(Data records Opens)
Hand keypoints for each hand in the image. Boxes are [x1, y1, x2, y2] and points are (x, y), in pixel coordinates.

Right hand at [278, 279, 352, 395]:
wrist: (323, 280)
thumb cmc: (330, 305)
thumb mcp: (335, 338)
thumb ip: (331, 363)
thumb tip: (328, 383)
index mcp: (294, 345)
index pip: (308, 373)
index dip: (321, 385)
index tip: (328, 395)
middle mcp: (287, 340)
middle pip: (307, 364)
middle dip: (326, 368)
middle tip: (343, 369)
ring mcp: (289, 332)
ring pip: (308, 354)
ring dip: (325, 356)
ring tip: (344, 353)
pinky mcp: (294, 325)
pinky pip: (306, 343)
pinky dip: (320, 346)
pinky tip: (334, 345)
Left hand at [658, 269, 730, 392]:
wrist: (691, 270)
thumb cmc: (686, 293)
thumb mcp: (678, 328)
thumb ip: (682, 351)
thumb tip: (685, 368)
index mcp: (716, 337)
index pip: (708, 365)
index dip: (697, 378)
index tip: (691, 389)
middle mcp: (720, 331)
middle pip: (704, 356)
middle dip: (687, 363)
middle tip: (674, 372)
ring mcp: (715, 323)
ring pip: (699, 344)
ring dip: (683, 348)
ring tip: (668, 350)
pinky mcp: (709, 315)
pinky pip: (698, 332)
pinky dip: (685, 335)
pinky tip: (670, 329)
(Data records Closes)
(Data records Opens)
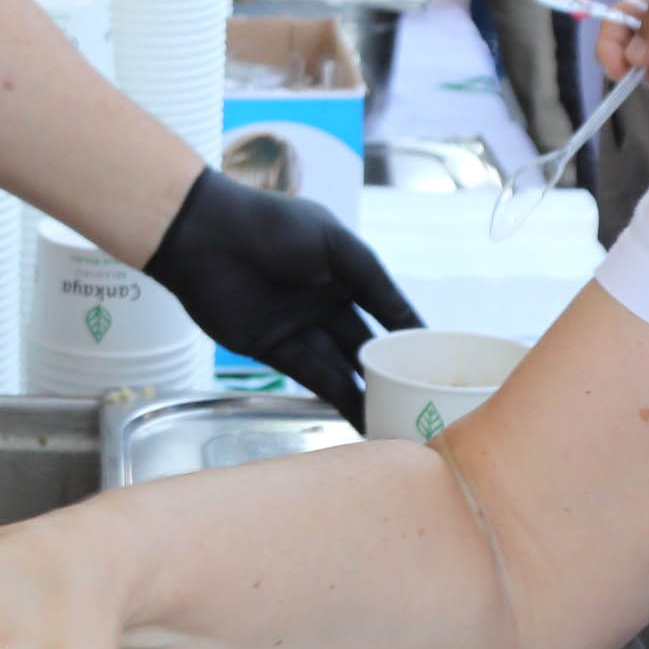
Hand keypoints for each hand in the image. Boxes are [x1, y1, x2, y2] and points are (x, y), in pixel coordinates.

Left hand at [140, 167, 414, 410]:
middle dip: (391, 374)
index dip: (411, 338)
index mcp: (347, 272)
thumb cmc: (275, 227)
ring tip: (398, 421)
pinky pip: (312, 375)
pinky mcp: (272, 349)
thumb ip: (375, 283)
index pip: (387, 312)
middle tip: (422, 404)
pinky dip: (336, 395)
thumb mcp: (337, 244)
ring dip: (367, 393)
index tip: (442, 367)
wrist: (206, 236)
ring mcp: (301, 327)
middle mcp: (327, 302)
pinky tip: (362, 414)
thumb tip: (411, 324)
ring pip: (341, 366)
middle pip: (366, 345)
(Data records Closes)
◆ **Exercise details**: Transcribe the lines above between the line holding "thumb tip: (328, 383)" and the line holding "pinky mcp: (294, 325)", inclusive, exactly as they stand and with nothing added.

◆ **Solution**:
thumb tip: (328, 383)
index mcp: (294, 345)
index pip: (308, 373)
index dip: (321, 385)
index tip: (328, 395)
middle mcp: (287, 340)
middle pip: (307, 364)
middle dip: (326, 368)
middle tip: (343, 369)
ring mcp: (289, 332)
ring pip: (308, 354)
ring dip: (325, 356)
ring tip: (344, 353)
pinky mcp: (294, 325)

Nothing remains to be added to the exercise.